((

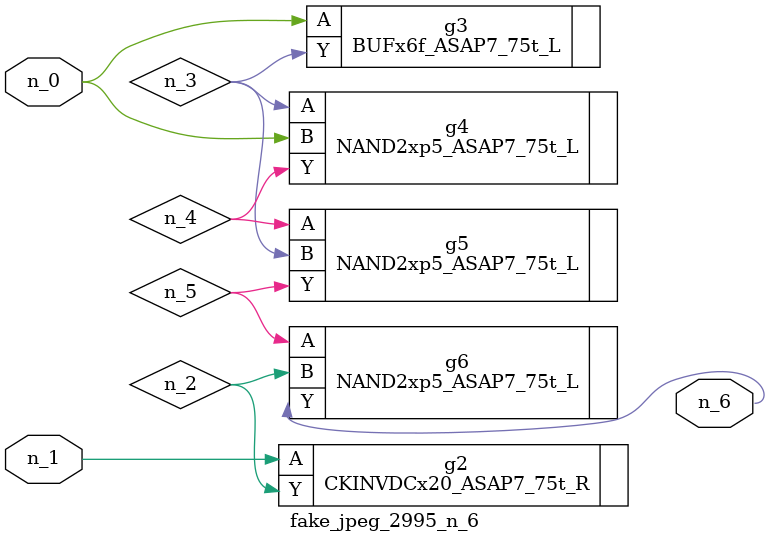
<source format=v>
module fake_jpeg_2995_n_6 (n_0, n_1, n_6);

input n_0;
input n_1;

output n_6;

wire n_3;
wire n_2;
wire n_4;
wire n_5;

CKINVDCx20_ASAP7_75t_R g2 ( 
.A(n_1),
.Y(n_2)
);

BUFx6f_ASAP7_75t_L g3 ( 
.A(n_0),
.Y(n_3)
);

NAND2xp5_ASAP7_75t_L g4 ( 
.A(n_3),
.B(n_0),
.Y(n_4)
);

NAND2xp5_ASAP7_75t_L g5 ( 
.A(n_4),
.B(n_3),
.Y(n_5)
);

NAND2xp5_ASAP7_75t_L g6 ( 
.A(n_5),
.B(n_2),
.Y(n_6)
);


endmodule
</source>
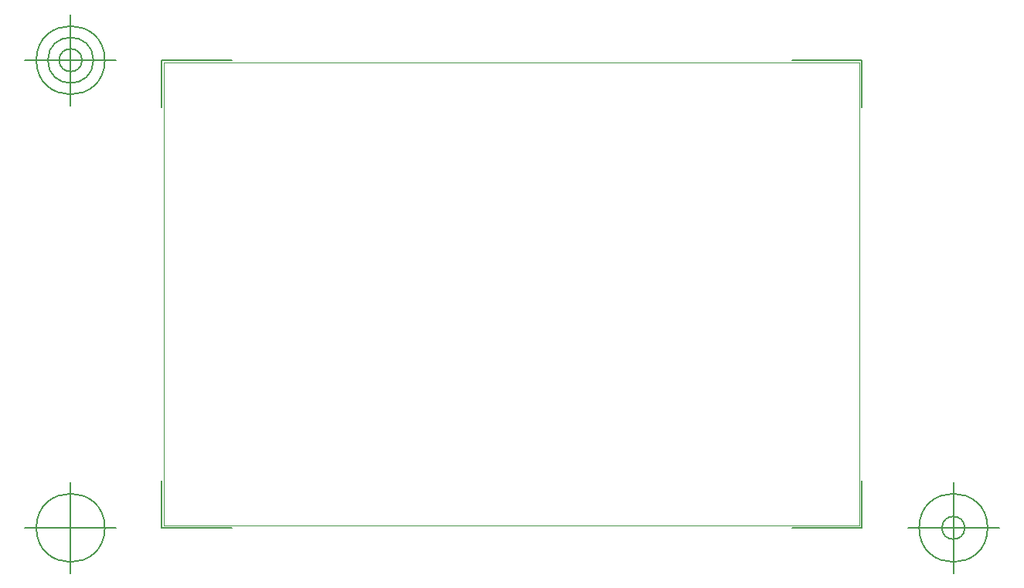
<source format=gbr>
G04 Generated by Ultiboard 14.0 *
%FSLAX34Y34*%
%MOMM*%

%ADD10C,0.0001*%
%ADD11C,0.0010*%
%ADD12C,0.1270*%


G04 ColorRGB 00FFFF for the following layer *
%LNBoard Outline*%
%LPD*%
G54D10*
G54D11*
X0Y0D02*
X762000Y0D01*
X762000Y508000D01*
X0Y508000D01*
X0Y0D01*
G54D12*
X-2540Y-2540D02*
X-2540Y48768D01*
X-2540Y-2540D02*
X74168Y-2540D01*
X764540Y-2540D02*
X687832Y-2540D01*
X764540Y-2540D02*
X764540Y48768D01*
X764540Y510540D02*
X764540Y459232D01*
X764540Y510540D02*
X687832Y510540D01*
X-2540Y510540D02*
X74168Y510540D01*
X-2540Y510540D02*
X-2540Y459232D01*
X-52540Y-2540D02*
X-152540Y-2540D01*
X-102540Y-52540D02*
X-102540Y47460D01*
X-140040Y-2540D02*
G75*
D01*
G02X-140040Y-2540I37500J0*
G01*
X814540Y-2540D02*
X914540Y-2540D01*
X864540Y-52540D02*
X864540Y47460D01*
X827040Y-2540D02*
G75*
D01*
G02X827040Y-2540I37500J0*
G01*
X852040Y-2540D02*
G75*
D01*
G02X852040Y-2540I12500J0*
G01*
X-52540Y510540D02*
X-152540Y510540D01*
X-102540Y460540D02*
X-102540Y560540D01*
X-140040Y510540D02*
G75*
D01*
G02X-140040Y510540I37500J0*
G01*
X-127540Y510540D02*
G75*
D01*
G02X-127540Y510540I25000J0*
G01*
X-115040Y510540D02*
G75*
D01*
G02X-115040Y510540I12500J0*
G01*

M02*

</source>
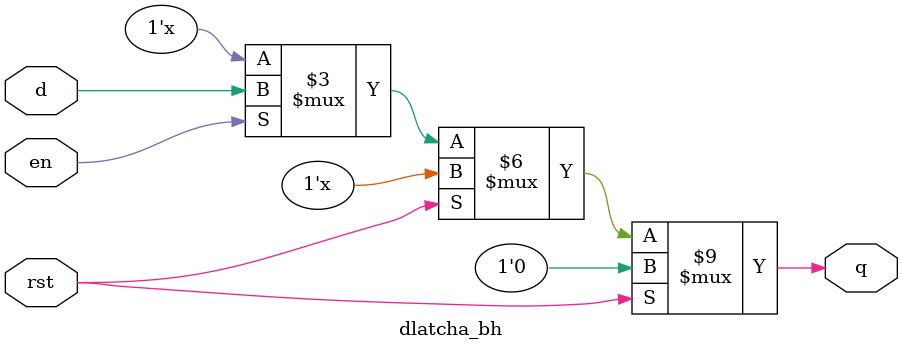
<source format=v>
module dlatcha_bh(q,d,en,rst);
input en,d,rst;
output reg q;

always @(en,q,rst)
    if(rst) 
        q = 1'b0;
    else if(en) 
        q = d;
endmodule
</source>
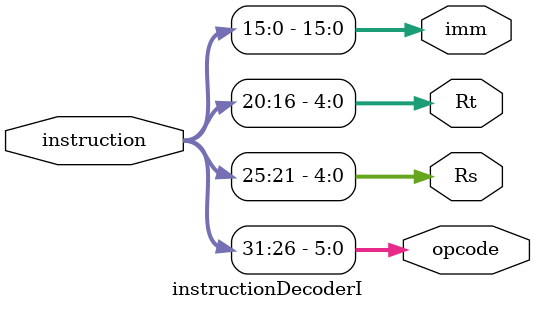
<source format=v>

module instructionDecoderI (
	input[31:0] instruction,
	output[5:0] opcode,
	output[4:0] Rs,
	output[4:0] Rt,
	output[15:0] imm
);
	// I-type
	assign opcode = instruction[31:26];
	assign Rs = instruction[25:21];
	assign Rt = instruction[20:16];
	assign imm = instruction[15:0];

endmodule

</source>
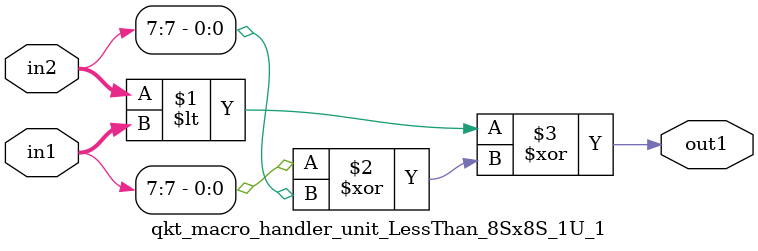
<source format=v>

`timescale 1ps / 1ps


module qkt_macro_handler_unit_LessThan_8Sx8S_1U_1( in2, in1, out1 );

    input [7:0] in2;
    input [7:0] in1;
    output out1;

    
    // rtl_process:qkt_macro_handler_unit_LessThan_8Sx8S_1U_1/qkt_macro_handler_unit_LessThan_8Sx8S_1U_1_thread_1
    assign out1 = (in2 < in1 ^ (in1[7] ^ in2[7]));

endmodule


</source>
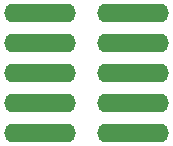
<source format=gbr>
%TF.GenerationSoftware,KiCad,Pcbnew,(7.0.0-rc2-224-g3ecd6ec186)*%
%TF.CreationDate,2023-02-20T11:58:51+01:00*%
%TF.ProjectId,TA726,54413732-362e-46b6-9963-61645f706362,rev?*%
%TF.SameCoordinates,Original*%
%TF.FileFunction,Paste,Bot*%
%TF.FilePolarity,Positive*%
%FSLAX46Y46*%
G04 Gerber Fmt 4.6, Leading zero omitted, Abs format (unit mm)*
G04 Created by KiCad (PCBNEW (7.0.0-rc2-224-g3ecd6ec186)) date 2023-02-20 11:58:51*
%MOMM*%
%LPD*%
G01*
G04 APERTURE LIST*
%ADD10O,6.100000X1.600000*%
G04 APERTURE END LIST*
D10*
%TO.C,J1*%
X207247462Y-99466399D03*
X207247462Y-96926399D03*
X207247462Y-94386399D03*
X207247462Y-91846399D03*
X207247462Y-89306399D03*
X215137462Y-89306399D03*
X215137462Y-91846399D03*
X215137462Y-94386399D03*
X215137462Y-96926399D03*
X215137462Y-99466399D03*
%TD*%
M02*

</source>
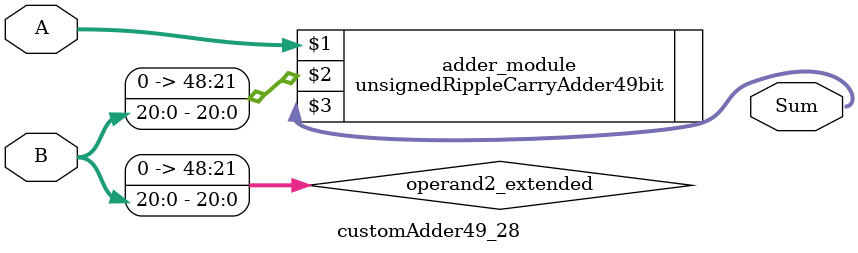
<source format=v>
module customAdder49_28(
                        input [48 : 0] A,
                        input [20 : 0] B,
                        
                        output [49 : 0] Sum
                );

        wire [48 : 0] operand2_extended;
        
        assign operand2_extended =  {28'b0, B};
        
        unsignedRippleCarryAdder49bit adder_module(
            A,
            operand2_extended,
            Sum
        );
        
        endmodule
        
</source>
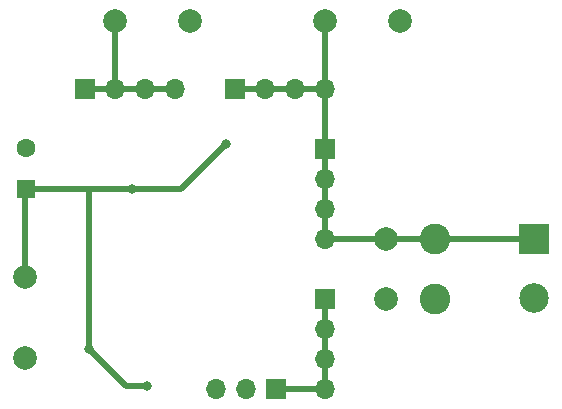
<source format=gbr>
G04 #@! TF.GenerationSoftware,KiCad,Pcbnew,(5.1.10-0-10_14)*
G04 #@! TF.CreationDate,2021-08-04T19:55:55+02:00*
G04 #@! TF.ProjectId,quasimodo,71756173-696d-46f6-946f-2e6b69636164,rev?*
G04 #@! TF.SameCoordinates,Original*
G04 #@! TF.FileFunction,Copper,L2,Bot*
G04 #@! TF.FilePolarity,Positive*
%FSLAX46Y46*%
G04 Gerber Fmt 4.6, Leading zero omitted, Abs format (unit mm)*
G04 Created by KiCad (PCBNEW (5.1.10-0-10_14)) date 2021-08-04 19:55:55*
%MOMM*%
%LPD*%
G01*
G04 APERTURE LIST*
G04 #@! TA.AperFunction,ComponentPad*
%ADD10C,2.500000*%
G04 #@! TD*
G04 #@! TA.AperFunction,ComponentPad*
%ADD11R,2.500000X2.500000*%
G04 #@! TD*
G04 #@! TA.AperFunction,ComponentPad*
%ADD12C,1.600000*%
G04 #@! TD*
G04 #@! TA.AperFunction,ComponentPad*
%ADD13R,1.600000X1.600000*%
G04 #@! TD*
G04 #@! TA.AperFunction,ComponentPad*
%ADD14O,1.700000X1.700000*%
G04 #@! TD*
G04 #@! TA.AperFunction,ComponentPad*
%ADD15R,1.700000X1.700000*%
G04 #@! TD*
G04 #@! TA.AperFunction,ComponentPad*
%ADD16C,2.000000*%
G04 #@! TD*
G04 #@! TA.AperFunction,ComponentPad*
%ADD17C,2.600000*%
G04 #@! TD*
G04 #@! TA.AperFunction,ViaPad*
%ADD18C,0.800000*%
G04 #@! TD*
G04 #@! TA.AperFunction,Conductor*
%ADD19C,0.500000*%
G04 #@! TD*
G04 APERTURE END LIST*
D10*
X162369500Y-106600000D03*
D11*
X162369500Y-101600000D03*
D12*
X119316500Y-93853000D03*
D13*
X119316500Y-97353000D03*
D14*
X144653000Y-114300000D03*
X144653000Y-111760000D03*
X144653000Y-109220000D03*
D15*
X144653000Y-106680000D03*
D14*
X144653000Y-101600000D03*
X144653000Y-99060000D03*
X144653000Y-96520000D03*
D15*
X144653000Y-93980000D03*
D14*
X144653000Y-88900000D03*
X142113000Y-88900000D03*
X139573000Y-88900000D03*
D15*
X137033000Y-88900000D03*
D14*
X131953000Y-88900000D03*
X129413000Y-88900000D03*
X126873000Y-88900000D03*
D15*
X124333000Y-88900000D03*
D16*
X133223000Y-83121500D03*
X126873000Y-83121500D03*
D17*
X153987500Y-106680000D03*
X153987500Y-101600000D03*
D16*
X149796500Y-106680000D03*
X149796500Y-101600000D03*
X151003000Y-83121500D03*
X144653000Y-83121500D03*
D14*
X135445500Y-114300000D03*
X137985500Y-114300000D03*
D15*
X140525500Y-114300000D03*
D16*
X119253000Y-111696500D03*
X119253000Y-104775000D03*
D18*
X128270000Y-97345500D03*
X136271000Y-93535500D03*
X124650500Y-110934500D03*
X129540000Y-114046000D03*
D19*
X132461000Y-97345500D02*
X136271000Y-93535500D01*
X128270000Y-97345500D02*
X132461000Y-97345500D01*
X127762000Y-114046000D02*
X124650500Y-110934500D01*
X129540000Y-114046000D02*
X127762000Y-114046000D01*
X119253000Y-97416500D02*
X119316500Y-97353000D01*
X119253000Y-104775000D02*
X119253000Y-97416500D01*
X119324000Y-97345500D02*
X119316500Y-97353000D01*
X124650500Y-110934500D02*
X124650500Y-97345500D01*
X124650500Y-97345500D02*
X119324000Y-97345500D01*
X128270000Y-97345500D02*
X124650500Y-97345500D01*
X149796500Y-101600000D02*
X153987500Y-101600000D01*
X137033000Y-88900000D02*
X139573000Y-88900000D01*
X139573000Y-88900000D02*
X142113000Y-88900000D01*
X142113000Y-88900000D02*
X144653000Y-88900000D01*
X149796500Y-101600000D02*
X144653000Y-101600000D01*
X144653000Y-101600000D02*
X144653000Y-99060000D01*
X144653000Y-99060000D02*
X144653000Y-96520000D01*
X144653000Y-96520000D02*
X144653000Y-93980000D01*
X144653000Y-93980000D02*
X144653000Y-88900000D01*
X144653000Y-88900000D02*
X144653000Y-83121500D01*
X153987500Y-101600000D02*
X162369500Y-101600000D01*
X131953000Y-88900000D02*
X129413000Y-88900000D01*
X129413000Y-88900000D02*
X126873000Y-88900000D01*
X126873000Y-88900000D02*
X124333000Y-88900000D01*
X126873000Y-88900000D02*
X126873000Y-83121500D01*
X140525500Y-114300000D02*
X144653000Y-114300000D01*
X144653000Y-114300000D02*
X144653000Y-111760000D01*
X144653000Y-111760000D02*
X144653000Y-109220000D01*
X144653000Y-109220000D02*
X144653000Y-106680000D01*
M02*

</source>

))

_ACTION ITEM_
Your answer should be the exact lines above from the one containing "X0Y508000D01*" through the one containing "G04 Created by KiCad (PCBNEW (7.0.0-rc2-224-g3ecd6ec186))", with both end lines kept and the pictures removed, please.

_REPLY TO THE TASK_
X0Y508000D01*
X0Y0D01*
G54D12*
X-2540Y-2540D02*
X-2540Y48768D01*
X-2540Y-2540D02*
X74168Y-2540D01*
X764540Y-2540D02*
X687832Y-2540D01*
X764540Y-2540D02*
X764540Y48768D01*
X764540Y510540D02*
X764540Y459232D01*
X764540Y510540D02*
X687832Y510540D01*
X-2540Y510540D02*
X74168Y510540D01*
X-2540Y510540D02*
X-2540Y459232D01*
X-52540Y-2540D02*
X-152540Y-2540D01*
X-102540Y-52540D02*
X-102540Y47460D01*
X-140040Y-2540D02*
G75*
D01*
G02X-140040Y-2540I37500J0*
G01*
X814540Y-2540D02*
X914540Y-2540D01*
X864540Y-52540D02*
X864540Y47460D01*
X827040Y-2540D02*
G75*
D01*
G02X827040Y-2540I37500J0*
G01*
X852040Y-2540D02*
G75*
D01*
G02X852040Y-2540I12500J0*
G01*
X-52540Y510540D02*
X-152540Y510540D01*
X-102540Y460540D02*
X-102540Y560540D01*
X-140040Y510540D02*
G75*
D01*
G02X-140040Y510540I37500J0*
G01*
X-127540Y510540D02*
G75*
D01*
G02X-127540Y510540I25000J0*
G01*
X-115040Y510540D02*
G75*
D01*
G02X-115040Y510540I12500J0*
G01*

M02*

</source>
<source format=v>
module dlatcha_bh(q,d,en,rst);
input en,d,rst;
output reg q;

always @(en,q,rst)
    if(rst) 
        q = 1'b0;
    else if(en) 
        q = d;
endmodule
</source>
<source format=v>

module instructionDecoderI (
	input[31:0] instruction,
	output[5:0] opcode,
	output[4:0] Rs,
	output[4:0] Rt,
	output[15:0] imm
);
	// I-type
	assign opcode = instruction[31:26];
	assign Rs = instruction[25:21];
	assign Rt = instruction[20:16];
	assign imm = instruction[15:0];

endmodule

</source>
<source format=v>

`timescale 1ps / 1ps


module qkt_macro_handler_unit_LessThan_8Sx8S_1U_1( in2, in1, out1 );

    input [7:0] in2;
    input [7:0] in1;
    output out1;

    
    // rtl_process:qkt_macro_handler_unit_LessThan_8Sx8S_1U_1/qkt_macro_handler_unit_LessThan_8Sx8S_1U_1_thread_1
    assign out1 = (in2 < in1 ^ (in1[7] ^ in2[7]));

endmodule


</source>
<source format=gbr>
%TF.GenerationSoftware,KiCad,Pcbnew,(7.0.0-rc2-224-g3ecd6ec186)*%
%TF.CreationDate,2023-02-20T11:58:51+01:00*%
%TF.ProjectId,TA726,54413732-362e-46b6-9963-61645f706362,rev?*%
%TF.SameCoordinates,Original*%
%TF.FileFunction,Paste,Bot*%
%TF.FilePolarity,Positive*%
%FSLAX46Y46*%
G04 Gerber Fmt 4.6, Leading zero omitted, Abs format (unit mm)*
G04 Created by KiCad (PCBNEW (7.0.0-rc2-224-g3ecd6ec186)) date 2023-02-20 11:58:51*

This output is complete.